Sahar Tabrizi: Iranian astrophysicist
Chance Burlingame: U.S. ambassador to Cameroon
Adin Carr: Diplomatic security agent assigned to Cameroon
François Njaya: President of Cameroon
General Mbida: Cameroonian general
Sarah Porter: Wife of deputy chief of mission, Cameroon
Sean Jolivette: F/A-18 Hornet pilot, USS
EPIGRAPH
Any man who tries to be good all the time is bound to come to ruin among the great number of men who are not good.
1
In Mother Russia, secrets did not stay secret for long. Information was strength. Informing was ingrained. It was nothing short of miraculous that Colonel Pavel Mikhailov of the 224th Air Detachment, Military Transport Aviation, had been able to hide his sins at all.
The tribunal convened by his superiors had been a lengthy and embarrassing ordeal. But he was better for it, wasn’t he?

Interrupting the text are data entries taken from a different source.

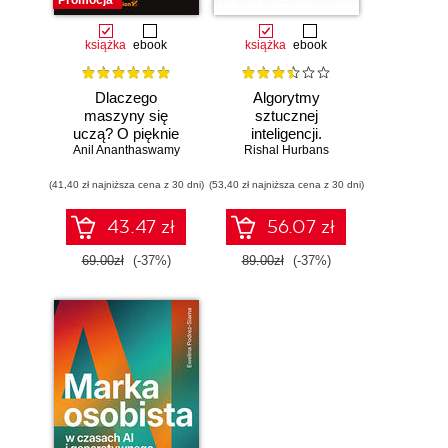
Promocja
książka
ebook
książka
ebook
Dlaczego
Algorytmy
maszyny się
sztucznej
uczą? O pięknie
inteligencji.
Anil Ananthaswamy
matematyki i
Rishal Hurbans
Ilustrowany
działaniu
przewodnik
(41,40 zł najniższa cena z 30 dni)
współczesnej
(53,40 zł najniższa cena z 30 dni)
sztucznej
inteligencji
43.47 zł
56.07 zł
69.00zł
(-37%)
89.00zł
(-37%)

Flashlight in hand, the fifty-three-year-old colonel walked beneath the drooping wing of the monstrous Antonov An-124 cargo plane, taking comfort in the smell of jet fuel. A light wind tousled his thinning gray hair. Rosacea that never seemed to go away anymore pinked the round apples of his cheeks. The night had turned out chilly, but the day had been a pleasant one for spring in Moscow, and the black tarmac was still giving up its warmth. Colonel Mikhailov wore small foam earplugs to protect his hearing, but the whine of the auxiliary power unit and the hydraulic squeal of machinery were muffled music to his way of thinking. He played the flashlight under the broad surface of the swept wing, then carefully checked each of the twenty-four tires, as complete and thorough in this preflight as if he were still a pink-faced cadet at Gagarin Academy.
He’d never wrecked an aircraft, or even had a close call, but as his commanding general said, no matter how skilled a pilot he was, one could only show up for work “looking like a bag of ass” so many times before people began to talk. Ironically, his superiors had not begun to worry until after he attended his first weekly meeting of Alcoholics Anonymous. The Russian government had long been wary of AA — secret meetings and deference to a higher power other than the state lent credence to the general lack of trust in any program created by the West. But more than that, it was Mikhailov’s new attitude that bothered them.
Vodka was as much a part of the Russian psyche as great-coats and poems about troika rides.
In 1858 the government attempted to refill the state coffers drained by the Crimean War by tripling the price of a bucket of vodka. Peasants took oaths of sobriety to protest this tax. Temperance movements swelled as formerly sotted citizens swore off anything more potent than beer — and that just would not do. The Army intervened with crushing aggression on behalf of state alcohol interests, flogging the protesters and using funnels to force vodka down their throats. Temperance groups were outlawed, and more than seven hundred protesters were arrested as rebels.
If Colonel Mikhailov was suddenly worried about handling his liquor, perhaps everyone else should worry as well. Perhaps he was a rebel.
Three decades of service had given Mikhailov guardian angels in high places, men who had flown with him in Afghanistan in the eighties, who still held some measure of loyalty, though they had risen to loftier heights. Skilled pilots with Mikhailov’s experience were hard to find — and he told himself he was better while in his cups than half the kids in today’s Federation Air Force when they were flying sober.
The disciplinary hearing had been excruciating. Listening to one’s numerous shortcomings was difficult enough when drunk. A clear head made it nearly unbearable as the panel of generals ticked down the list, fault by disgusting fault. Those well-placed friends didn’t stop the panel from threatening to have him cashiered, but even through the fog of shame he knew better. Had they wanted to take away his pension, they would have simply done it, not threatened it.
Though at times he felt a bucket would have been the perfect vessel from which to drink more vodka, Colonel Mikhailov managed to keep his mouth shut during the process. He did precisely as he was told, and he eventually earned back his wings — wings that brought with them enough trust for this mission.